GEORGETOWN — There’s a tiny piece of the zoning puzzle missing in the plan for the new Sussex County Family Court.

And that application request from the state — to rezone a rectangular parcel at 115 E. Pine St. in downtown Georgetown from UB3 (professional business) to HD (historic) — is in the hands of the town’s mayor and council, which heard both support and some objection during a public hearing Wednesday.

Additional public comment regarding the rezoning will be accepted for two more weeks, with a vote scheduled Nov. 10.

At its Oct. 20 meeting, Georgetown’s Planning Commission unanimously recommended approval of the state’s request.

The rezoning would eliminate what is a spot-zoned, standalone parcel of UB3 zoning and bring the entire area under one uniform HD classification. Thus, the intent is to consolidate the East Pine Street parcel with 11 other nearby parcels, all currently zoned HD.

“The new Family Court building with the new consolidated rezoning will put all of these pieces into a single zoning district,” said attorney Vince Robertson, who presented the state’s case Wednesday along with Michael Newell, chief judge of Family Court for the state. “Before we go forward, … it just makes sense to clean this up now and get it all rezoned.”

At a projected 110,000 square feet, the new courthouse will more than triple the space of the present facility, a fixture on The Circle since 1988.

The current building was cited in a 2012 U.S. Marshals Service report for safety and security concerns both inside and outside. And a 2006 state study determined that the Family Courts in both Kent and Sussex counties were “inadequate,” the lowest rating.

“The current building just does not satisfy the needs of this community, the needs of our courts,” said Judge Newell.

Supported by $105 million in state funding, the new court, earmarked for an area bordering East Market, South Race and East Pine streets, will address issues of dignity, safety and size, he added.

“Our caseload has doubled since this building was built. We’ve added more jurisdiction,” said Judge Newell. In addition, “there is no separation for victims from their oppressors in our courthouse.”

Support for the court was shared by attorneys Ashley Bickel and Mark Hudson, both of whom work in the current facility.

Ms. Bickel shared several examples of cases that support the need for a larger, safer, more dignified facility.

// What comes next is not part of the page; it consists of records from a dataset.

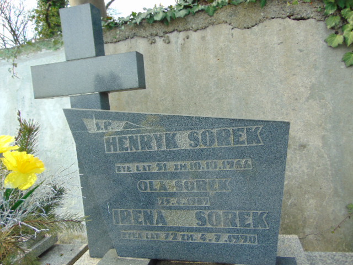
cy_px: 132
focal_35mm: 25
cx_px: 176
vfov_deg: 54.9
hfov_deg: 69.4
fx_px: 255
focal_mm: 4.5
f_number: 3
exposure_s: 1/200
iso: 80
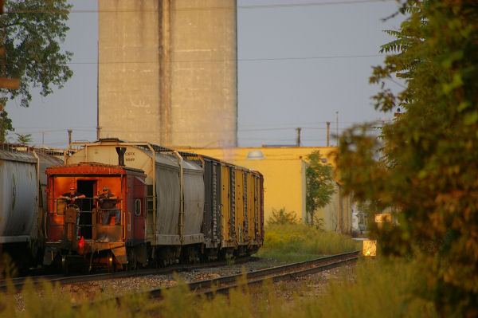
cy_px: 159
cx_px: 239
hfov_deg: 4.6
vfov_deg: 3.0
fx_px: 5970
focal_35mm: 450
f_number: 5.6
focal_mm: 300
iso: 200
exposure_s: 1/125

“As a council, as a community, as human beings, we have to do better. We need to do whatever it takes to get this moving, … so people can have safety, dignity,” said Ms. Bickel, also president of the Sussex County Bar Association. “I feel confident in saying that the members of the Sussex County Bar Association want this courthouse on this site plan.”

Mr. Hudson agreed.

“I think that the need for a new courthouse is somewhat undisputed at this point. Given the nature of the building, it has outlived its purpose at this point,” he said, adding that the new construction will also support surrounding businesses.

The site was chosen from approximately 20, researched in a two-year feasibility study.

In addition to Family Court, Judge Newell said the facility will serve as a “justice center,” housing the Justice of the Peace, administrative offices, the child advocate division and the Department of Justice.

In response to a parking study commissioned by the state, a six-level garage bordering East Pine Street also is proposed. It will accommodate 420 vehicles, Mr. Robertson said.

However, the multilevel garage — and the rezoning required for it — is of concern to Diane Rogers and Robert Lingo, residents of an adjacent property at 119 E. Pine St.

In a letter to mayor and council, Mr. Lingo requested that they “refuse the rezoning change from UB3 to HD. I cannot wrap my head around a 60 foot wall being one foot from my home or even with setbacks, seeing it extend down my property line. My home will be a ruin because of a six level parking garage.”

Ms. Rogers concurred that a new courthouse is needed, and she said she understands the lawyers’ point of view.

“But this is a resident’s point of view. Being at 119 (E. Pine St.), I am just on the other side of that … block. I can only see, when this changes, this six-level garage, (and) I am sure no one here has adjoining property,” Ms. Rogers said. “We’ll be able (to) lift our window up and actually touch that six-story garage. This is a resident’s point of view. I love this town. I was born and raised here. I certainly want the courthouse. It’s just the garage that we have our problems with.”

The support for rezoning also included correspondence from attorney William Schab.
“I am 100% in favor of the state’s plans for the new family court property, and I ask that the present application be approved,” Mr. Schab stated. “If the plans were denied and the family court moved from the town, the town and all of its residents, businesses, and property owners would suffer greatly.”

With approval of the rezoning request and barring any major roadblocks, groundbreaking is slated for February or March 2022. Construction is expected to take about 24 months.